ThumMusic & IT’s MIS Bridge

Later today, I have my first meeting with a team of students from UT/Austin’s McCombs School of Business’ MIS Bridge. They will be working to define the technical infrastructure of the ThumMusic System’s online courseware. My objective for this first meeting is to scope out what they can reasonably be expected to do within the time they have available, given their existing knowledge and skills.

The general idea is for them to identify and specify the reusable software objects that must be developed in order for Web-based ThumMusic courseware to be developed and deployed using open source methods, such that the resulting courseware is highly interactive.

For example, the courseware should be able to use the computer keyboard as a musical keyboard; display any arbitrary piece of MusicXML in ThumLine staff notation, preferably in an interactive manner (for example, illuminating notes as when they should be played and/or when they are played); show animations of chord progressions, key modulations, etc. on the tonnetz in a manner similar to Mathieu’s excellent use of the tonnetz in his book Harmonic Experience, but interactively, and again driven by any arbitrary MusicXML file; and so on.
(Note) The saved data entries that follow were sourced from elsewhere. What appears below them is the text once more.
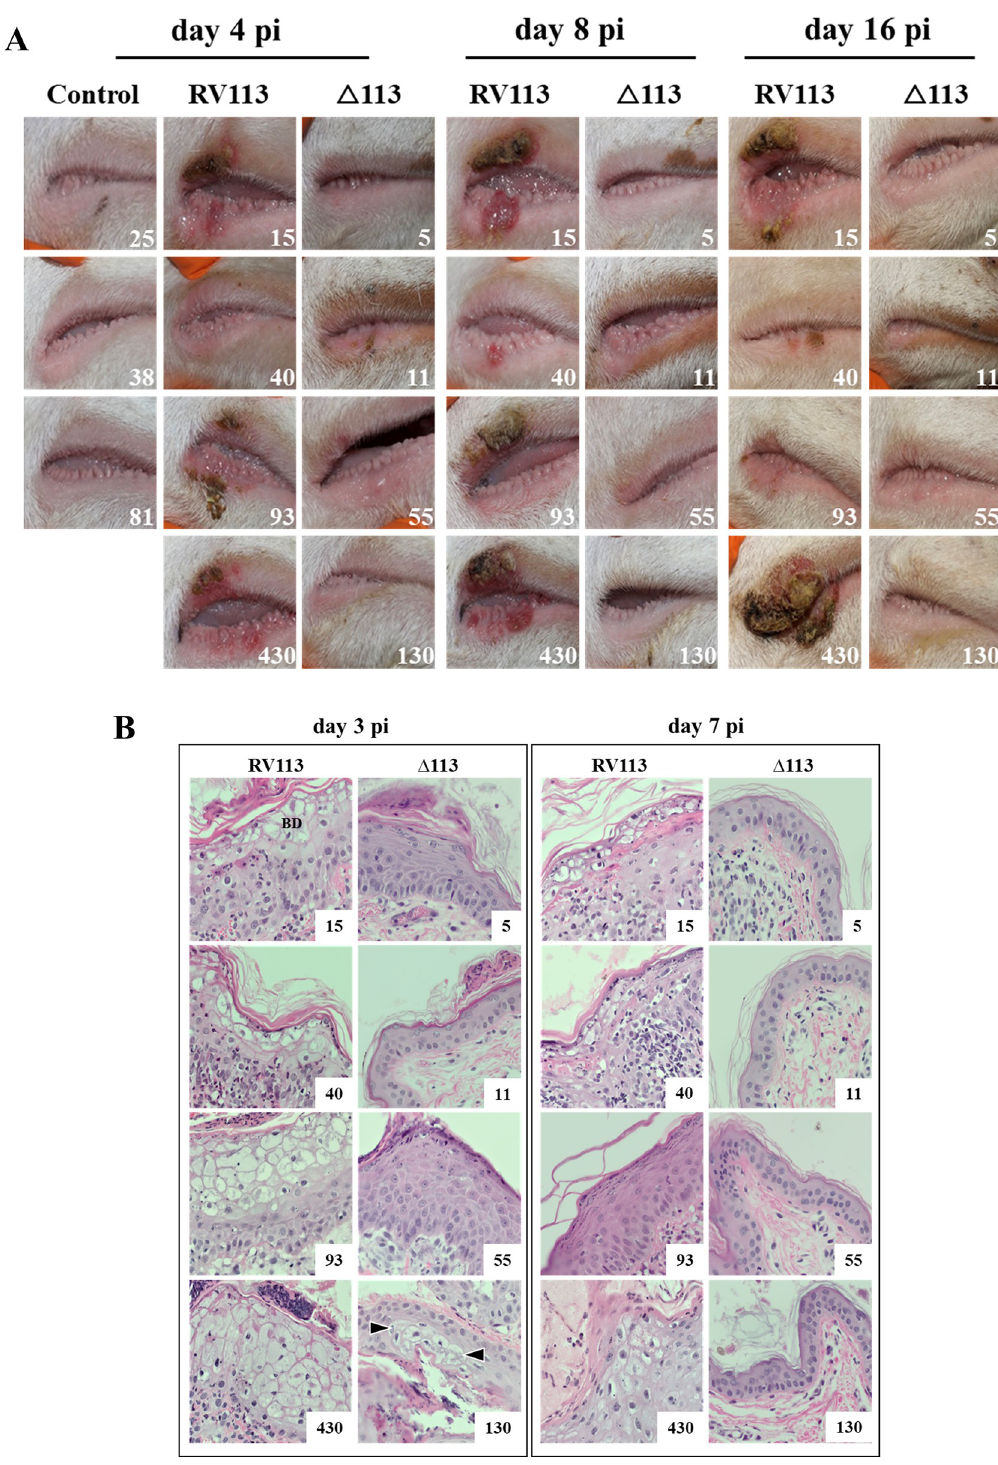
Fig 9. Effect of ORFV113 on virus virulence and pathogenesis in sheep. (A) Sheep were scarified in the right labial commissure, inoculated with virus OV-IA82RV113 HA (RV113; sheep # 15, 40, 93, and 430) or OV-IA82 Δ 113 ( Δ 113; sheep # 5, 11, 55 and 130), or treated with PBS (control; sheep # 25, 38 and 81), and monitored for 20 days. Gross changes are shown for days 4, 8 and 16 p.i. (B) Histological changes in the skin of the inner side of thighs following inoculation with OV-IA82RV113 HA (RV113) or OV-IA82 Δ 113 ( Δ 113). Representative histopathological changes are shown for days 3 and 7 p. i. H&E staining, X 400. BD, area of ballooning degeneration; arrowheads, restricted BD. https://doi.org/10.1371/journal.ppat.1009971.g009 PLOS Pathogens| https://doi.org/10.1371/journal.ppat.1009971 October 6,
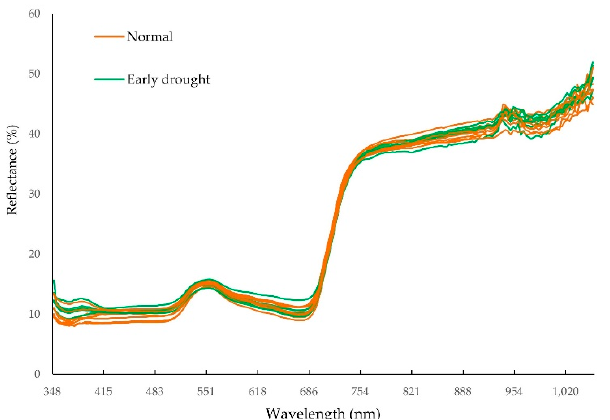
Figure 6. NIR spectra of “normal physiological status” (brown line) and “early physiological drought status” (green line) for the tomato variety “Rosada”.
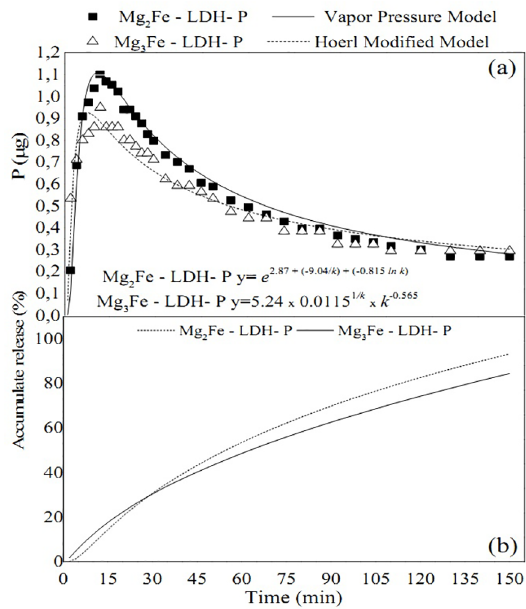
Fe-LDH-P and Mg Fe-LDH-P solutions Figure 8. P release in Mg 2 3 in relation to time. (a) release profile, (b) cumulative release rate. models. The turning point was reached at 11 min for Mg Fe- 2 LDH-P and 8 min for Mg Fe-LDH-P. Despite reaching the 3 change point more rapidly, Mg Fe-LDH-P presents lower 3 declivity than Mg Fe-LDH-P, with a longer decline phase 2 and consequently a slower release. The cumulative release rate of Mg Fe-LDH-Pand Mg Fe-LDH-P corroborates 2 3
The goal is not to have the students implement these software objects, necessarily, but rather for them to identify and specify them all so that they can be implemented by others. If the students can also implement some or all of the software objects, then all the better, if only to help them hone their specification skills.

I have suggested that the project be based on Moodle – a free, open source course management system (CMS) that appears to have attained critical mass. Using a free CMS will facilitate having the lessons themselves be free, and also facilitate having others contribute lessons for free.

Free, free, free. I love free. It’s my favorite price – and yours too, I bet. The freer the ThumMusic System is, the more rapidly and widely awareness of its benefits will spread, and ultimately the more Thummers I’ll sell. Thus does the Invisible Hand of economics direct our private actions to the public good.